The Manor of the Devil

The Manor of the Devil

(pop culture)

The Manor of the Devil (La Manoir du Diable), also known as The Haunted Castle and The Devil’s Manor, is the very first vampire film. The first practical motion picture camera was produced by Louis and Augustus Lumière in the 1890s, and at that time the average movie lasted slightly over one minute. In 1896, the Lumière brothers worked with George Méliès, a magician fascinated with the new medium, to produce an original vampire film.

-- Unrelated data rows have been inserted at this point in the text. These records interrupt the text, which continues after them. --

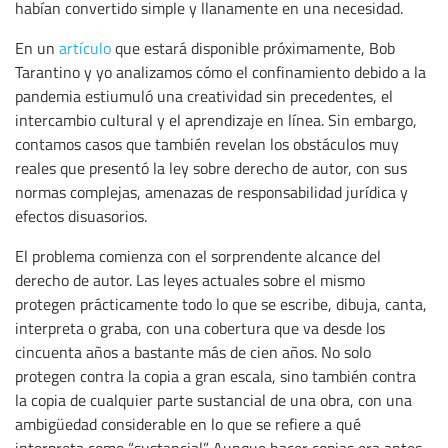
habían convertido simple y llanamente en una necesidad.
En un
artículo
que estará disponible próximamente, Bob
Tarantino y yo analizamos cómo el confinamiento debido a la
pandemia estiumuló una creatividad sin precedentes, el
intercambio cultural y el aprendizaje en línea. Sin embargo,
contamos casos que también revelan los obstáculos muy
reales que presentó la ley sobre derecho de autor, con sus
normas complejas, amenazas de responsabilidad jurídica y
efectos disuasorios.
El problema comienza con el sorprendente alcance del
derecho de autor. Las leyes actuales sobre el mismo
protegen prácticamente todo lo que se escribe, dibuja, canta,
interpreta o graba, con una cobertura que va desde los
cincuenta años a bastante más de cien años. No solo
protegen contra la copia a gran escala, sino también contra
la copia de cualquier parte sustancial de una obra, con una
ambigüedad considerable en lo que se refiere a qué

Using some 195 feet of film, The Manor of the Devil was over three minutes long. The Devil in the form of a vampire bat flies into the window of a castle. He circles the room and then transforms into Mephistopheles (portrayed by Méliès). He produces a large caldron and a number of people (from witches to beautiful young girls) pour forth until suddenly a man appears brandishing a cross. Mephistopheles immediately vanishes in a puff of smoke.

Méliès continued to make numerous pictures, only a few of which have survived. He is best known today for his film picturing a rocket heading to the moon.


Flynn, John L. Cinematic Vampires: The Living Dead on Film and Television, from the Devil’s Castle (1896), to Bram Stoker’s Dracula (1992). Jefferson, NC: McFarland & Company, 1992. 320 pp.